__Saved data entries__:
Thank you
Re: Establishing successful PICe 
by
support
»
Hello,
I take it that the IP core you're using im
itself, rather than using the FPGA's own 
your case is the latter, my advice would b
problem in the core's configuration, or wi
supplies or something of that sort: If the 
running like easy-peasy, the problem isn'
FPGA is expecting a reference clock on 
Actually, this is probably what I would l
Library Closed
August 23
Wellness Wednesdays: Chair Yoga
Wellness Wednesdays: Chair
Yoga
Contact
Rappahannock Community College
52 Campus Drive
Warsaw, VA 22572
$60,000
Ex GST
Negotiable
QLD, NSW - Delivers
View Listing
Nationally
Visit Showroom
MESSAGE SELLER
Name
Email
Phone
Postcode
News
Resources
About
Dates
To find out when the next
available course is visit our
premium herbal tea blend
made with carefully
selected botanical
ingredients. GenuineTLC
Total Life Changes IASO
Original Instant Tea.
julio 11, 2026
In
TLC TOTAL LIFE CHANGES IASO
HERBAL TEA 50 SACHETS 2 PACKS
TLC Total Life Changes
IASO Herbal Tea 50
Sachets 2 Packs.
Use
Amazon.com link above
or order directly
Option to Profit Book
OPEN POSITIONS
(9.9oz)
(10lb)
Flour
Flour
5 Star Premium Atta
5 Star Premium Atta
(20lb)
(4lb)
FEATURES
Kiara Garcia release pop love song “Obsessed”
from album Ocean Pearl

__Your task__: Reproduce every line of the material above word for word, keeping the original order and line breaks.

__Task answer__:
Thank you
Re: Establishing successful PICe 
by
support
»
Hello,
I take it that the IP core you're using im
itself, rather than using the FPGA's own 
your case is the latter, my advice would b
problem in the core's configuration, or wi
supplies or something of that sort: If the 
running like easy-peasy, the problem isn'
FPGA is expecting a reference clock on 
Actually, this is probably what I would l
Library Closed
August 23
Wellness Wednesdays: Chair Yoga
Wellness Wednesdays: Chair
Yoga
Contact
Rappahannock Community College
52 Campus Drive
Warsaw, VA 22572
$60,000
Ex GST
Negotiable
QLD, NSW - Delivers
View Listing
Nationally
Visit Showroom
MESSAGE SELLER
Name
Email
Phone
Postcode
News
Resources
About
Dates
To find out when the next
available course is visit our
premium herbal tea blend
made with carefully
selected botanical
ingredients. GenuineTLC
Total Life Changes IASO
Original Instant Tea.
julio 11, 2026
In
TLC TOTAL LIFE CHANGES IASO
HERBAL TEA 50 SACHETS 2 PACKS
TLC Total Life Changes
IASO Herbal Tea 50
Sachets 2 Packs.
Use
Amazon.com link above
or order directly
Option to Profit Book
OPEN POSITIONS
(9.9oz)
(10lb)
Flour
Flour
5 Star Premium Atta
5 Star Premium Atta
(20lb)
(4lb)
FEATURES
Kiara Garcia release pop love song “Obsessed”
from album Ocean Pearl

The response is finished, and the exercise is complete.